Méthodologie de l'enquête Cevipof
Les résultats du Cevipof reposent sur des vagues. Vagues 1, 2, 3, 4 et 9 de l’Enquête électorale française, réalisées entre le 14 novembre et le 29 novembre 2015, le 22 janvier et le 2 février 2016, le 11 mars et le 20 mars 2016, le 13 mai et le 23 mai 2016 puis entre le 2 et le 8 décembre 2016 auprès de 23 061, 21 385, 21 326, 19 455 et 18 013 personnes interrogées selon la méthode des quotas.
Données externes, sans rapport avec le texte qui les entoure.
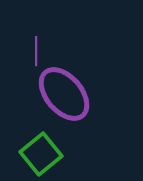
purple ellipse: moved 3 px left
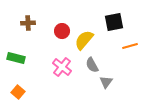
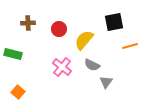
red circle: moved 3 px left, 2 px up
green rectangle: moved 3 px left, 4 px up
gray semicircle: rotated 35 degrees counterclockwise
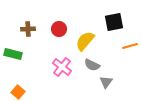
brown cross: moved 6 px down
yellow semicircle: moved 1 px right, 1 px down
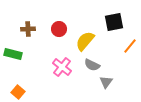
orange line: rotated 35 degrees counterclockwise
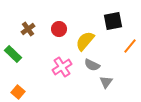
black square: moved 1 px left, 1 px up
brown cross: rotated 32 degrees counterclockwise
green rectangle: rotated 30 degrees clockwise
pink cross: rotated 18 degrees clockwise
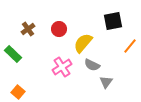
yellow semicircle: moved 2 px left, 2 px down
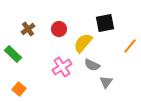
black square: moved 8 px left, 2 px down
orange square: moved 1 px right, 3 px up
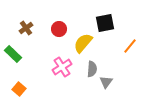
brown cross: moved 2 px left, 1 px up
gray semicircle: moved 4 px down; rotated 112 degrees counterclockwise
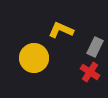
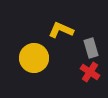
gray rectangle: moved 4 px left, 1 px down; rotated 42 degrees counterclockwise
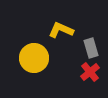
red cross: rotated 18 degrees clockwise
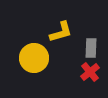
yellow L-shape: moved 2 px down; rotated 140 degrees clockwise
gray rectangle: rotated 18 degrees clockwise
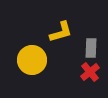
yellow circle: moved 2 px left, 2 px down
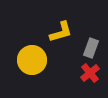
gray rectangle: rotated 18 degrees clockwise
red cross: moved 1 px down
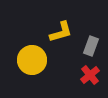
gray rectangle: moved 2 px up
red cross: moved 2 px down
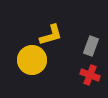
yellow L-shape: moved 10 px left, 3 px down
red cross: rotated 30 degrees counterclockwise
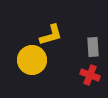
gray rectangle: moved 2 px right, 1 px down; rotated 24 degrees counterclockwise
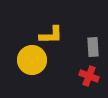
yellow L-shape: rotated 15 degrees clockwise
red cross: moved 1 px left, 1 px down
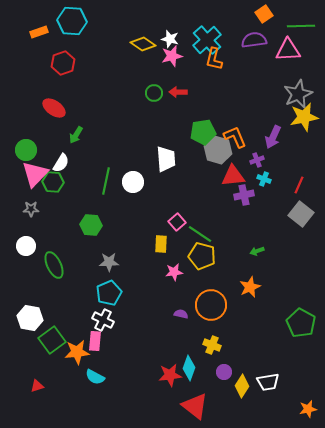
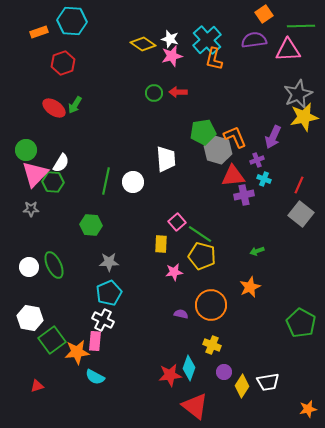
green arrow at (76, 135): moved 1 px left, 30 px up
white circle at (26, 246): moved 3 px right, 21 px down
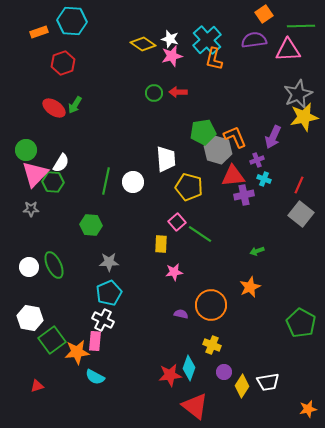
yellow pentagon at (202, 256): moved 13 px left, 69 px up
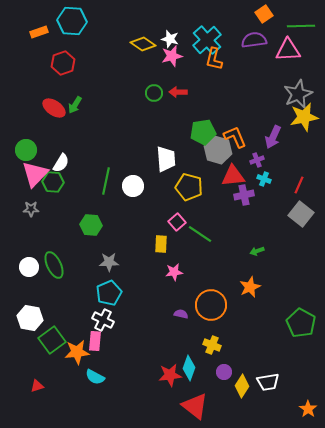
white circle at (133, 182): moved 4 px down
orange star at (308, 409): rotated 24 degrees counterclockwise
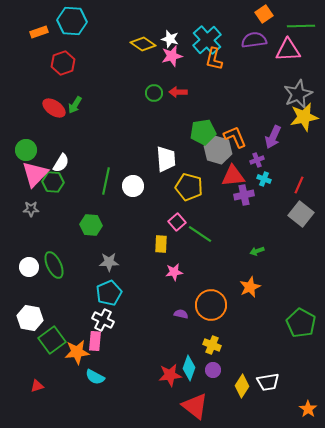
purple circle at (224, 372): moved 11 px left, 2 px up
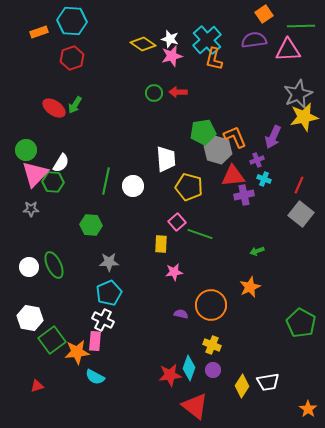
red hexagon at (63, 63): moved 9 px right, 5 px up
green line at (200, 234): rotated 15 degrees counterclockwise
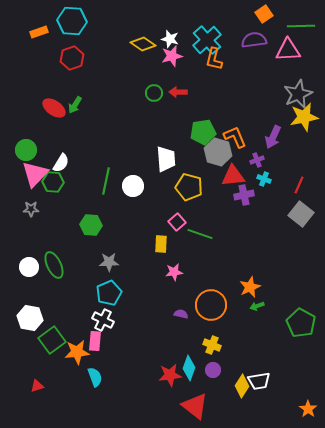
gray hexagon at (218, 150): moved 2 px down
green arrow at (257, 251): moved 55 px down
cyan semicircle at (95, 377): rotated 138 degrees counterclockwise
white trapezoid at (268, 382): moved 9 px left, 1 px up
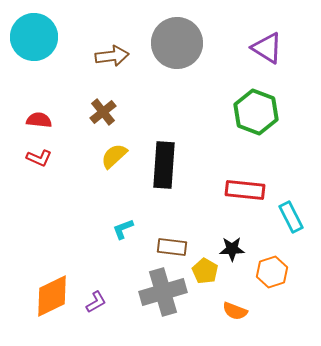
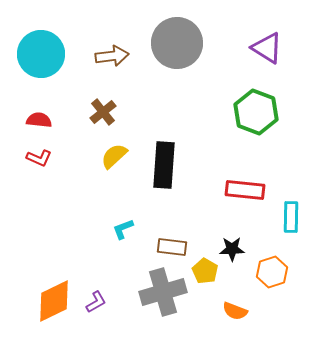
cyan circle: moved 7 px right, 17 px down
cyan rectangle: rotated 28 degrees clockwise
orange diamond: moved 2 px right, 5 px down
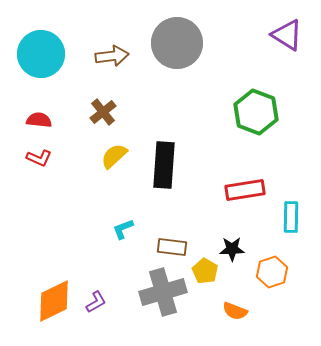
purple triangle: moved 20 px right, 13 px up
red rectangle: rotated 15 degrees counterclockwise
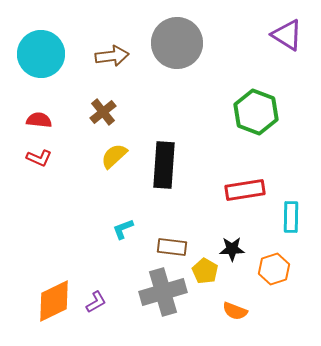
orange hexagon: moved 2 px right, 3 px up
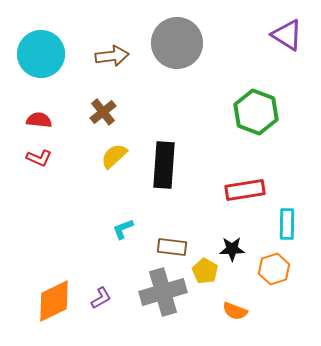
cyan rectangle: moved 4 px left, 7 px down
purple L-shape: moved 5 px right, 4 px up
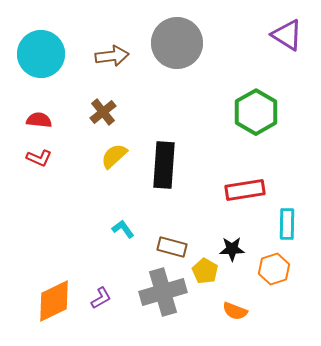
green hexagon: rotated 9 degrees clockwise
cyan L-shape: rotated 75 degrees clockwise
brown rectangle: rotated 8 degrees clockwise
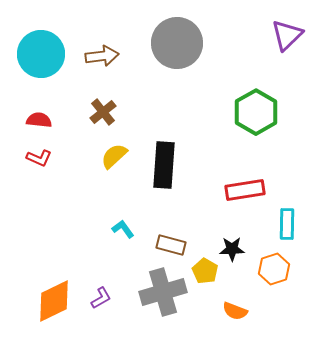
purple triangle: rotated 44 degrees clockwise
brown arrow: moved 10 px left
brown rectangle: moved 1 px left, 2 px up
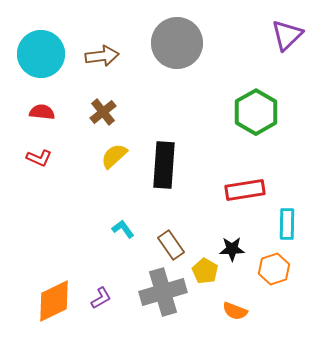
red semicircle: moved 3 px right, 8 px up
brown rectangle: rotated 40 degrees clockwise
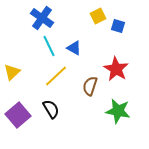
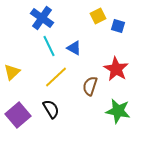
yellow line: moved 1 px down
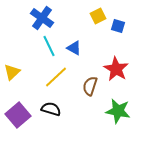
black semicircle: rotated 42 degrees counterclockwise
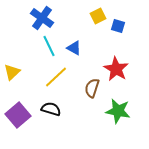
brown semicircle: moved 2 px right, 2 px down
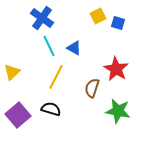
blue square: moved 3 px up
yellow line: rotated 20 degrees counterclockwise
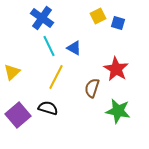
black semicircle: moved 3 px left, 1 px up
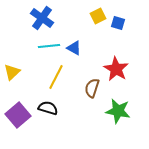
cyan line: rotated 70 degrees counterclockwise
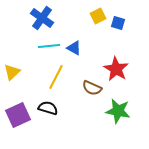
brown semicircle: rotated 84 degrees counterclockwise
purple square: rotated 15 degrees clockwise
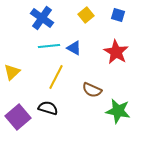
yellow square: moved 12 px left, 1 px up; rotated 14 degrees counterclockwise
blue square: moved 8 px up
red star: moved 17 px up
brown semicircle: moved 2 px down
purple square: moved 2 px down; rotated 15 degrees counterclockwise
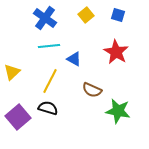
blue cross: moved 3 px right
blue triangle: moved 11 px down
yellow line: moved 6 px left, 4 px down
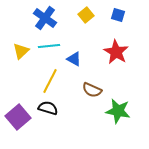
yellow triangle: moved 9 px right, 21 px up
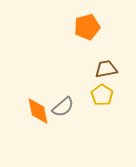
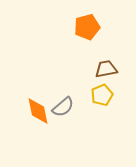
yellow pentagon: rotated 15 degrees clockwise
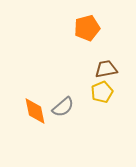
orange pentagon: moved 1 px down
yellow pentagon: moved 3 px up
orange diamond: moved 3 px left
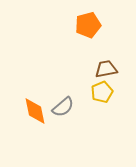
orange pentagon: moved 1 px right, 3 px up
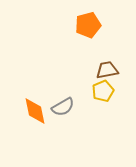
brown trapezoid: moved 1 px right, 1 px down
yellow pentagon: moved 1 px right, 1 px up
gray semicircle: rotated 10 degrees clockwise
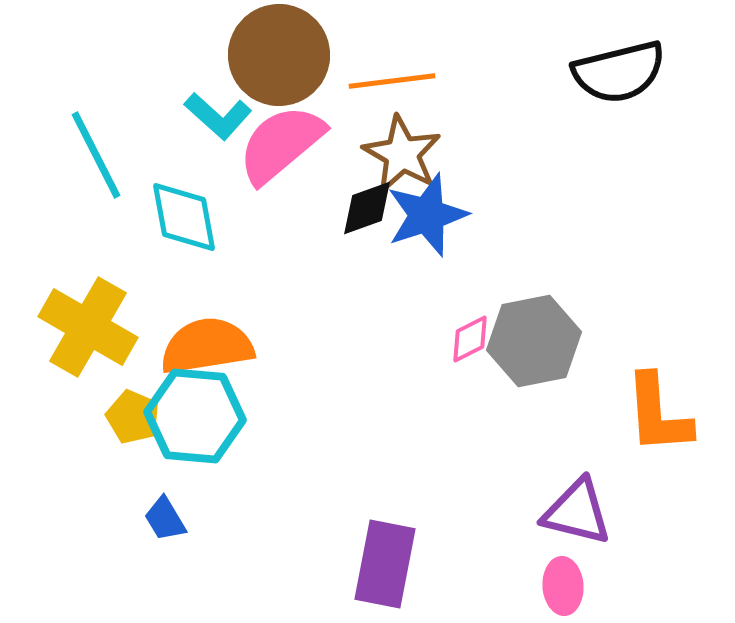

Macron, Fillon et Hollande changent la donne
La dernière note du Cevipof (janvier 2017, note 28, vague 9) atténue quelque peu ce constat. En décembre 2016, les salariés du public voteraient pour un candidat de gauche entre 29 % et 39,5 % en fonction de l’offre de candidature, alors que les salariés du privé se situeraient entre 22 % et 30 %. Les candidats du centre (en y incluant Emmanuel Macron) et de la droite rallieraient entre 39 % et 49 % des suffrages du secteur public (entre 46 % et 54 % dans le secteur privé) alors que Marine Le Pen verrait sa position s’effriter entre 21 % et 22 % (entre 23 % et 24 % dans le privé). La victoire surprise de François Fillon aux primaires de la droite et du centre, le retrait de François Hollande et la montée en puissance d’Emmanuel Macron ont donc induit une droitisation et un recentrement du vote des fonctionnaires.